Reproduce the lines of the records below word for word, starting at the line that contains "state / province: Alaska" and stopping after the line that contains "collectors: F. H. Sargent".

— Begin —

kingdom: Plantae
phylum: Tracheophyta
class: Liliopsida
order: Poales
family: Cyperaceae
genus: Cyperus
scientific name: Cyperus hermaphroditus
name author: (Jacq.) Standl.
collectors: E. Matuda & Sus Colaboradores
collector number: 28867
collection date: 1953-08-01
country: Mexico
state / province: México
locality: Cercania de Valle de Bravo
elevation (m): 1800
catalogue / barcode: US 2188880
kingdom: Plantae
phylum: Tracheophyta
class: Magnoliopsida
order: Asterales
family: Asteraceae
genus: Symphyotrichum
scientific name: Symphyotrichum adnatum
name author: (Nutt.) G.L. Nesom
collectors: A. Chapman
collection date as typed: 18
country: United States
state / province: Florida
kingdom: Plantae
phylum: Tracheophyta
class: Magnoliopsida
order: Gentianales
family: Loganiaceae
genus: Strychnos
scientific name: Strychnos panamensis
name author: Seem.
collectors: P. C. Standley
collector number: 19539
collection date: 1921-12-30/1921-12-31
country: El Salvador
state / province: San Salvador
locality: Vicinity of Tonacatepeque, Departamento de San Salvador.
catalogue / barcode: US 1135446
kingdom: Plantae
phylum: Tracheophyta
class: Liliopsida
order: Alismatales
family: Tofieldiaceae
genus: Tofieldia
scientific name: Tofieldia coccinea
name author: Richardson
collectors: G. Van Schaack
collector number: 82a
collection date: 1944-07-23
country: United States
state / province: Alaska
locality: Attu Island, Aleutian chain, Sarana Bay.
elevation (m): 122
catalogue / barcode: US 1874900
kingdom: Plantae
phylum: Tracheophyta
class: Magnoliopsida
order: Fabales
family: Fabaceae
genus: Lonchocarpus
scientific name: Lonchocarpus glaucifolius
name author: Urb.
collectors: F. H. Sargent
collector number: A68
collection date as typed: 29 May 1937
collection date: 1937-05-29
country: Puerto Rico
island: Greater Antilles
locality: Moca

— End —

Exercise output:
state / province: Alaska
locality: Attu Island, Aleutian chain, Sarana Bay.
elevation (m): 122
catalogue / barcode: US 1874900
kingdom: Plantae
phylum: Tracheophyta
class: Magnoliopsida
order: Fabales
family: Fabaceae
genus: Lonchocarpus
scientific name: Lonchocarpus glaucifolius
name author: Urb.
collectors: F. H. Sargent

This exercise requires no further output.